# Blackfin Tuna - Destin - 8/16/2014



## pimpfist (Mar 12, 2012)

Had about 3 hours to fish this morning so we load up and launch in Destin around 5:45AM.

Jigged up some bait on the gold hook rig (cigs, sardines, monster speedos) and start pedaling out to deeper water... had one live cig snatched on the way out, 

We spot the birds and fish busting on top, at first I'm thinking bobo's but then i realize they are knocking several baitfish out of the water... they must be bigger, maybe BFT??!

So as we're pedaling around the action slowling, one of rods bends back slightly.. Isiah hands me the rod and I can tell there's a fish on, but it doesn't feel very big at all, small king maybe? AS I start pumping it in, I can tell it's something more substantial, fish is not running at all?

All of a sudden, the fish takes off like a freight train and keeps going and going and going... For a second or two I thought we were gonna get spooled! Finally got the Yak turned in the proper direction and after a bout 10 more minutes of pumpning! BFT is in the YAK!

I captured almost all of it on GoPro and will be posting it sometime soon!


----------



## Gulf Coast Outfitters (Oct 8, 2007)

Nice work!!


----------



## eym_sirius (Oct 17, 2007)

An Epic Catch!


----------



## Chris V (Oct 18, 2007)

That's a fatty!

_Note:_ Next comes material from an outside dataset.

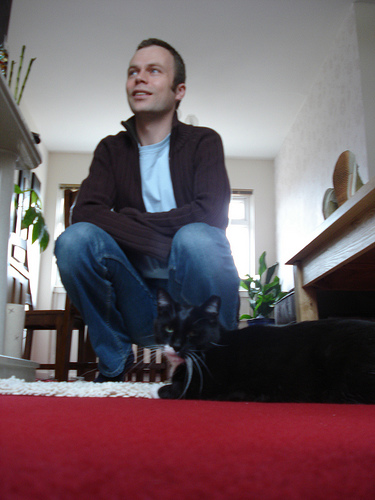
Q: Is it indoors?
A: Yes, it is indoors.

Nice catch


----------



## Bodupp (Oct 3, 2007)

Good fish and good report.


----------



## WAReilly (Jun 2, 2014)

Awesome!


----------



## Chapman5011 (Mar 7, 2013)

So cool.
I just wish I could catch one when I travel to the edge and back. 
Good catch


----------



## Jason (Oct 2, 2007)

Man ohhhh man.....gonna eat good brother!


----------



## superchua (May 16, 2011)

Congrats, I saw you guys out there. I launched a little bit later, and you guys were already catching bait by the time I pulled up in my truck. I trolled to the west about 4 miles and only had 5 strikes. All of them either hit my bait short or popped off during the fight.


----------



## Ridefish (Jun 8, 2014)

That is too cool. Pics on the beach look cool too. The white sand is cool contrast to the tuna.


----------



## Michael f sights (Jun 19, 2012)

Great Fish, Congrats!


----------



## pimpfist (Mar 12, 2012)

Just posted video on Youtube...


----------



## JD7.62 (Feb 13, 2008)

You have the tuna touch man!


----------



## Fishermon (Oct 19, 2007)

'wicked tuna' kayak style...way to go guys....awesome....Thanks for sharing. :thumbsup:


----------



## GROUPERKING (Sep 28, 2011)

Very nice ! A big ol blackfin from the yak, with in sight of the beach. Hard to beat that.


----------



## J.Roberts (Jun 10, 2013)

Thats awesome dude. Nice job :notworthy:


----------



## waterwings (Dec 11, 2007)

Great job. Big Hi 5 to your 1st mate.


----------



## pimpfist (Mar 12, 2012)

waterwings said:


> Great job. Big Hi 5 to your 1st mate.


Agree! He did a great job snatching the fish up and holding on!


----------